Render every line in the records below as one numbered list, leaving out any blank lines.
══ Provided material
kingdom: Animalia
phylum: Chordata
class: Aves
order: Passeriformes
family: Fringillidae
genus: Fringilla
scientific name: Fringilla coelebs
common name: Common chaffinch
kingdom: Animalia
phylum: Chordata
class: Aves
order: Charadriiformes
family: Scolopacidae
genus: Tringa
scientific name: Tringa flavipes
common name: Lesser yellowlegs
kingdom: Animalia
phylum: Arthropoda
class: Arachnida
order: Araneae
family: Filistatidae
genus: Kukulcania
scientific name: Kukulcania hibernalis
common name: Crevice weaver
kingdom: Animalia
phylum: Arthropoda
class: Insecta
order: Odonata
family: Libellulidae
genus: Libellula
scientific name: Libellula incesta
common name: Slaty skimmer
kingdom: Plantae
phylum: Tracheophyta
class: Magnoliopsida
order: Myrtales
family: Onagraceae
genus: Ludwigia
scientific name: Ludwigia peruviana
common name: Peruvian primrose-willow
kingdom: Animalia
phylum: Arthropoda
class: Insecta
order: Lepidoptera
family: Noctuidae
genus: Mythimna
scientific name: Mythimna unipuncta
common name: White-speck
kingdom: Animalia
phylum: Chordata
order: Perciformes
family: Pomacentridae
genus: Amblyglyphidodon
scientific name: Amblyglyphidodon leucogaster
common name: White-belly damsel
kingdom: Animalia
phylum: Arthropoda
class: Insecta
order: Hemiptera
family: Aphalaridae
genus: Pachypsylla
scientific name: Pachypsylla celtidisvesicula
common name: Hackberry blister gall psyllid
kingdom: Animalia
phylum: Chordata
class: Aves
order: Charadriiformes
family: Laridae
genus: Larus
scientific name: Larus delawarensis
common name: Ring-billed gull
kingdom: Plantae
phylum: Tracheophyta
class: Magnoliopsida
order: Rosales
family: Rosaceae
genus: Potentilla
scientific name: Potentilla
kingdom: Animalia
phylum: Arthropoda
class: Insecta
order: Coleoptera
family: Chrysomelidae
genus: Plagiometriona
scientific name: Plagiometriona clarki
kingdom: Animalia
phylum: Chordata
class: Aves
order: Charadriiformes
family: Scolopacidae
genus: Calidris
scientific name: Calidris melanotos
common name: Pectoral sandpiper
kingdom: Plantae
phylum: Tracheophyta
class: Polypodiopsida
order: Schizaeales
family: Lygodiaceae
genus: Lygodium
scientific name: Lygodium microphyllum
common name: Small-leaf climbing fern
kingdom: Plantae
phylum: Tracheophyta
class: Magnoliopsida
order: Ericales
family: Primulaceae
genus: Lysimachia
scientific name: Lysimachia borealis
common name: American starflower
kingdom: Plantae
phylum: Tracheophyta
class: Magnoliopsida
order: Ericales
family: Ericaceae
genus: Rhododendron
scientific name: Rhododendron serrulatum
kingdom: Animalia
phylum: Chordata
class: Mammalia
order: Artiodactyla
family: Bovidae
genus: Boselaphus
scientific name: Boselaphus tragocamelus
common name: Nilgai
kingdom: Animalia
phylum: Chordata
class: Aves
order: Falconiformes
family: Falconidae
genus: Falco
════
Expected output ->
1. kingdom: Animalia
2. phylum: Chordata
3. class: Aves
4. order: Passeriformes
5. family: Fringillidae
6. genus: Fringilla
7. scientific name: Fringilla coelebs
8. common name: Common chaffinch
9. kingdom: Animalia
10. phylum: Chordata
11. class: Aves
12. order: Charadriiformes
13. family: Scolopacidae
14. genus: Tringa
15. scientific name: Tringa flavipes
16. common name: Lesser yellowlegs
17. kingdom: Animalia
18. phylum: Arthropoda
19. class: Arachnida
20. order: Araneae
21. family: Filistatidae
22. genus: Kukulcania
23. scientific name: Kukulcania hibernalis
24. common name: Crevice weaver
25. kingdom: Animalia
26. phylum: Arthropoda
27. class: Insecta
28. order: Odonata
29. family: Libellulidae
30. genus: Libellula
31. scientific name: Libellula incesta
32. common name: Slaty skimmer
33. kingdom: Plantae
34. phylum: Tracheophyta
35. class: Magnoliopsida
36. order: Myrtales
37. family: Onagraceae
38. genus: Ludwigia
39. scientific name: Ludwigia peruviana
40. common name: Peruvian primrose-willow
41. kingdom: Animalia
42. phylum: Arthropoda
43. class: Insecta
44. order: Lepidoptera
45. family: Noctuidae
46. genus: Mythimna
47. scientific name: Mythimna unipuncta
48. common name: White-speck
49. kingdom: Animalia
50. phylum: Chordata
51. order: Perciformes
52. family: Pomacentridae
53. genus: Amblyglyphidodon
54. scientific name: Amblyglyphidodon leucogaster
55. common name: White-belly damsel
56. kingdom: Animalia
57. phylum: Arthropoda
58. class: Insecta
59. order: Hemiptera
60. family: Aphalaridae
61. genus: Pachypsylla
62. scientific name: Pachypsylla celtidisvesicula
63. common name: Hackberry blister gall psyllid
64. kingdom: Animalia
65. phylum: Chordata
66. class: Aves
67. order: Charadriiformes
68. family: Laridae
69. genus: Larus
70. scientific name: Larus delawarensis
71. common name: Ring-billed gull
72. kingdom: Plantae
73. phylum: Tracheophyta
74. class: Magnoliopsida
75. order: Rosales
76. family: Rosaceae
77. genus: Potentilla
78. scientific name: Potentilla
79. kingdom: Animalia
80. phylum: Arthropoda
81. class: Insecta
82. order: Coleoptera
83. family: Chrysomelidae
84. genus: Plagiometriona
85. scientific name: Plagiometriona clarki
86. kingdom: Animalia
87. phylum: Chordata
88. class: Aves
89. order: Charadriiformes
90. family: Scolopacidae
91. genus: Calidris
92. scientific name: Calidris melanotos
93. common name: Pectoral sandpiper
94. kingdom: Plantae
95. phylum: Tracheophyta
96. class: Polypodiopsida
97. order: Schizaeales
98. family: Lygodiaceae
99. genus: Lygodium
100. scientific name: Lygodium microphyllum
101. common name: Small-leaf climbing fern
102. kingdom: Plantae
103. phylum: Tracheophyta
104. class: Magnoliopsida
105. order: Ericales
106. family: Primulaceae
107. genus: Lysimachia
108. scientific name: Lysimachia borealis
109. common name: American starflower
110. kingdom: Plantae
111. phylum: Tracheophyta
112. class: Magnoliopsida
113. order: Ericales
114. family: Ericaceae
115. genus: Rhododendron
116. scientific name: Rhododendron serrulatum
117. kingdom: Animalia
118. phylum: Chordata
119. class: Mammalia
120. order: Artiodactyla
121. family: Bovidae
122. genus: Boselaphus
123. scientific name: Boselaphus tragocamelus
124. common name: Nilgai
125. kingdom: Animalia
126. phylum: Chordata
127. class: Aves
128. order: Falconiformes
129. family: Falconidae
130. genus: Falco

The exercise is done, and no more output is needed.